Dans l’histoire de l’humanité, le fromage est apparu en même temps que l’élevage, à l’époque néolithique, c’est-à-dire 7 000 ans avant Jésus-Christ. Des outres, des sacs faits de l’estomac de certains animaux, étaient alors utilisées pour transporter le lait. Un nomade de l’époque constata que le lait s’était transformé en une substance à moitié solide.
Curieux et affamé, il goûta à son « lait » pour découvrir que cette substance avait une certaine saveur. Ce mode de transformation du lait devint un secret de fabrication bien gardé. Par exemple, dans l’ancienne Égypte, seuls les prêtres détenaient ce secret.
Le mot « fromage » vient du nom du moule pour faire le fromage. À l'origine, on faisait cailler le lait dans des formes percées de trous pour qu'il s'y égoutte. Ces faisselles se nommaient forma en latin tandis que le nom grec formos désignait les récipients d'osier dans lesquels on déposait le caillé. Au 13e siècle, forma devient formage, puis, au 15e siècle, apparaît enfin le terme « fromage ».
Chez les Romains et les Grecs, le fromage était considéré comme un produit de luxe accessible exclusivement aux riches. Les fromages étaient considérés comme un produit de base de leur alimentation et comme un ingrédient à utiliser dans les plats salés ou sucrés. À l’époque de l’empire romain, la fabrication du fromage était assez perfectionnée pour qu’on compte au moins de treize variétés de fromages. Ce sont d’ailleurs les Romains qui ont inventé le pressoir afin de perfectionner la technique de l’égouttage du caillé, technique qu’ils exportèrent jusqu’en Grande-Bretagne.

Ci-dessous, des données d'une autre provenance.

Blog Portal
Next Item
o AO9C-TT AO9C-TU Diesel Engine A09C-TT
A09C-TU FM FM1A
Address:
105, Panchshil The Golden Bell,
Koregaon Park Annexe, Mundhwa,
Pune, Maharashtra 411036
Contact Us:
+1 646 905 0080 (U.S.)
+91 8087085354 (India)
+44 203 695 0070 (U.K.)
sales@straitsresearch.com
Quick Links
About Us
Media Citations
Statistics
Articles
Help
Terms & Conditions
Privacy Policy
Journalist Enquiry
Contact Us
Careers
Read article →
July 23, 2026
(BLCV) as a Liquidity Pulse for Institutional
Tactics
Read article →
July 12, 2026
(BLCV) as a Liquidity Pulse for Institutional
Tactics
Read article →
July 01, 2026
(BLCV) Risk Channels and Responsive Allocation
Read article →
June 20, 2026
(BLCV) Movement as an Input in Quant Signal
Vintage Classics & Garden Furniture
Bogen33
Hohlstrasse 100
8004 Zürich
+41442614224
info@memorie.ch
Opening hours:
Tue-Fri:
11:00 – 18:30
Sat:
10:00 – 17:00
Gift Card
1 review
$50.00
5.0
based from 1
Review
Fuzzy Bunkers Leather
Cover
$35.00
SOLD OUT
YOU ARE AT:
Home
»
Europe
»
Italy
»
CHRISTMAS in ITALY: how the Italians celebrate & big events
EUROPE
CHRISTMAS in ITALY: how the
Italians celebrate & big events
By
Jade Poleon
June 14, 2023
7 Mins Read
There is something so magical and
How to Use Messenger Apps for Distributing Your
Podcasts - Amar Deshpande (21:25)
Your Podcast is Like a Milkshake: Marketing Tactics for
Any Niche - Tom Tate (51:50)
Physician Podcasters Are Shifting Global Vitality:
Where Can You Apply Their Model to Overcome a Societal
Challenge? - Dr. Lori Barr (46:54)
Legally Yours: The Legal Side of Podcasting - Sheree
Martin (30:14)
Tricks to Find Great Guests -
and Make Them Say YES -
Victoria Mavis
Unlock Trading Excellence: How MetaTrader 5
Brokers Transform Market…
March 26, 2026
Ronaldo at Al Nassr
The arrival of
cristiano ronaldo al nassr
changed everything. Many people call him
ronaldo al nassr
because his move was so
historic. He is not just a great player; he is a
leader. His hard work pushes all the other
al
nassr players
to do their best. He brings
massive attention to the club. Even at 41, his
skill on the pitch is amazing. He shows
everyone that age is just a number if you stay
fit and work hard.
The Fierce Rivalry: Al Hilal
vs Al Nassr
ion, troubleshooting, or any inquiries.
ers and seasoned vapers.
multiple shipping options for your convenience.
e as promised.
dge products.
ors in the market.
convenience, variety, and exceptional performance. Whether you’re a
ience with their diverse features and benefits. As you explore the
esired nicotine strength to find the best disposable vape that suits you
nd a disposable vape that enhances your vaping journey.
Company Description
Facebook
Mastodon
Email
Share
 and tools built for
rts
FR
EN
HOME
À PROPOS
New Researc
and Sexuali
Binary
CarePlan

C’est au Moyen-âge que les moines d’Europe inventent les techniques d’affinage. Ceux-ci fabriquaient des fromages aux saveurs plus douces. Dans le Jura et les Alpes, certaines communautés de paysans montagnards s’affranchissaient et se regroupaient en « fruitières », leur permettant de confectionner de gros fromages.
C’est au 19e siècle que la pasteurisation fût découverte. Louis Pasteur, chimiste et biologiste, a démontré par ses études l’influence de la chaleur sur la destruction plus ou moins complète des bactéries pathogènes. Ce progrès technologique est devenu un procédé industriel.